В составе этого полка Волохов участвовал в операции союзников на полуострове Галлиполи, а также в боях на Салоникском фронте. Именно на последнем его впервые отметили в приказе по армии 24 ноября 1915 года как офицера, подавшего «пример энергии, храбрости и отваги». И хотя причина не указана, судя по всему, имеются в виду действия во время т.н. «боя за одинокую возвышенность» («Combat du Massif Isolé») 16 ноября, как он назван в полковой истории, когда Волохов заменил своего погибшего командира и принял командование ротой, отразив контратаку болгарских подразделений.
Дальнейшие успехи Волохова можно проследить по приказам. В августе 1916 года он стал лейтенантом, а в феврале 1918 года вновь присоединился к основным силам Иностранного легиона на Западном фронте. Приказ по армии от 20 июля 1918 года аттестовал его как «прекрасного офицера, продемонстрировавшего выдающуюся удаль» во время боя, в котором Волохов спас двух авиаторов, чей самолёт упал в опасной близости от окопов противника неподалёку от городка Домьер, «невзирая на огонь немецких пулемётов с расстояния в 100 метров», и «раненный, продолжал исполнять свои приказы. Офицер очень энергичный, настоящий командир». За этот подвиг лейтенант Волохов стал кавалером ордена Почётного легиона.
Уже после Великой войны Марк Волохов был удостоен Военного креста иностранных театров военных действий с пальмовой ветвью, а в 1925 году стал офицером ордена Почётного легиона. В приказе о награждении отмечаются его «выдающиеся заслуги» – 11 лет службы, девять кампаний, одно ранение, четыре упоминания в приказах. После Первой мировой войны он, как и Зиновий Пешков, не покинул ряды французской армии и продолжал служить уже лётчиком в Марокко в чине капитана, пройдя соответствующую переподготовку.
На его долю в Северной Африке выпало воевать против восставших берберских племён в Рифской войне 1921–1926 гг. Во время этого конфликта Волохов был дважды ранен, в том числе пулемётным огнём при операции по деблокированию населённого пункта Айн-Маатуф, а также удостоился похвалы за бомбардировку с бреющего полёта городка Эль-Бибан.

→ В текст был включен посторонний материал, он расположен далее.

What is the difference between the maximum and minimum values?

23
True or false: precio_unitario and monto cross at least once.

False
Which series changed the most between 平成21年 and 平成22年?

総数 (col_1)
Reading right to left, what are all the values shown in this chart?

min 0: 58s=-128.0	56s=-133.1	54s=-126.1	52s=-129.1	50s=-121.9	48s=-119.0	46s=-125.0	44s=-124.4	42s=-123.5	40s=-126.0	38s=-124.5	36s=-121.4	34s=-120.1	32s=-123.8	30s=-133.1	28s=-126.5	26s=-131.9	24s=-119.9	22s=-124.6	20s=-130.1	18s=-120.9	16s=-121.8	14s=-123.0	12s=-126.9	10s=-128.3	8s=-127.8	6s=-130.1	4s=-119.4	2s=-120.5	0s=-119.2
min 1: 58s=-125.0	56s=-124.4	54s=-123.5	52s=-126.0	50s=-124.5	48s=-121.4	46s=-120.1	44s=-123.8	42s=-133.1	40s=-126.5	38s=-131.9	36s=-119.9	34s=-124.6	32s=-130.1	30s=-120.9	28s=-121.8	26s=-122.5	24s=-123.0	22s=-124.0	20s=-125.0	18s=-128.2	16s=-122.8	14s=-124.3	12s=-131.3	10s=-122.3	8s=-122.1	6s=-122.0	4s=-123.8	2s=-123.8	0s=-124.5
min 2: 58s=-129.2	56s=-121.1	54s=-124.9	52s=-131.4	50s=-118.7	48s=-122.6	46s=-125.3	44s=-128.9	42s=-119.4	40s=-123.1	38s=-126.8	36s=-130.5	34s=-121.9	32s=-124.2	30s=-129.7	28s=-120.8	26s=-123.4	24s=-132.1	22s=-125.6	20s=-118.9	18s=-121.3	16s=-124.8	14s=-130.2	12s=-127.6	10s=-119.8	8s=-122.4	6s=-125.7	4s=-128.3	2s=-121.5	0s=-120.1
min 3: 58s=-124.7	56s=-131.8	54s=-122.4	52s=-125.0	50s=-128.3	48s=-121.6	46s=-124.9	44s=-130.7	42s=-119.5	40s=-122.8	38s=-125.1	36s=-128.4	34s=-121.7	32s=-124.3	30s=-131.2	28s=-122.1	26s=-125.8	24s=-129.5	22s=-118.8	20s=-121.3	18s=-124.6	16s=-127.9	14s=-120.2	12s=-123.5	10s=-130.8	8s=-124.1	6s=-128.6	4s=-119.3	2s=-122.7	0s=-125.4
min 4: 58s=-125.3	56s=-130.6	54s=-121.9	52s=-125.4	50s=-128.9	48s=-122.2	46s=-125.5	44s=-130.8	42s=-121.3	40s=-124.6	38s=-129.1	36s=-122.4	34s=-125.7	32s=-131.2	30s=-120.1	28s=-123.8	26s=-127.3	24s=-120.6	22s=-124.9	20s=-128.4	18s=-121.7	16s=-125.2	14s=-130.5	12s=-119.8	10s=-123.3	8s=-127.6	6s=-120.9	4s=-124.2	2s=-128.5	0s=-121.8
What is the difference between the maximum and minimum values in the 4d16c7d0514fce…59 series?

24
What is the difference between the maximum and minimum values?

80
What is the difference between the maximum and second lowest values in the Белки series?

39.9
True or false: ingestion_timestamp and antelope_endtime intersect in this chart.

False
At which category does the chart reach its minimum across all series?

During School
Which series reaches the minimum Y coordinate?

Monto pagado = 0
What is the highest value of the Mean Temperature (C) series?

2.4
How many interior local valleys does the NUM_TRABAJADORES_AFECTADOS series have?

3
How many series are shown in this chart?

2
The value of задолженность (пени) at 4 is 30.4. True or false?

Ещё в 1922 году Волохов получил французское гражданство, а в 1930 году вышел в отставку. Однако в 1939 году, с началом Второй мировой, снова был призван на военную службу для подготовки лётчиков и упоминается в 1940 году уже в чине майора среди пленных офицеров, которые были репатриированы обратно во Францию по причине ранения или болезни. Известно, что Волохов участвовал в Сопротивлении, был арестован в 1943 году, но сумел выжить и спокойно прожил до 1979 года.
Для братьев Герасимовых война не закончилась ни Брестским миром для Михаила, ни Компьенским перемирием для Петра. Самым пронзительным и странным в истории двух братьев оказывается то, что ни Михаил, ни Пётр никак не упоминают друг друга в каких-либо бумагах. Михаил Герасимов в «Цветах под огнём» и «Автобиографическом письме» обходит молчанием тот факт, что жил во Франции вместе с братом. Сестра Елена уверенно заявляет о гибели Петра. А Пётр Герасимов, или, как его уже привычнее называть, Марк Волохов, сообщая в официальной анкете сведения для получения французского гражданства, указывает Самару как место проживания своих родственников и указывает верно лишь одно имя – своей сестры Елены Колесниковой. Судя по всему, в 1920-х гг. иметь брата-большевика для офицера французской армии было крайне нежелательно, равно как для семьи Герасимовых числить среди своей родни бравого легионера, прошедшего окопы Первой мировой и летавшего в небе над Марокко.
Эта семейная история, таящая в себе ещё немало загадок и недомолвок, служит прекрасным примером того, как влияют войны и революции на людскую память и как легко герои войны по обе стороны границы отказываются от собственного прошлого и своих родственников. Чем больше таких историй будет открыто, тем менее «забытой» окажется для нас Великая война 1914–1918 гг.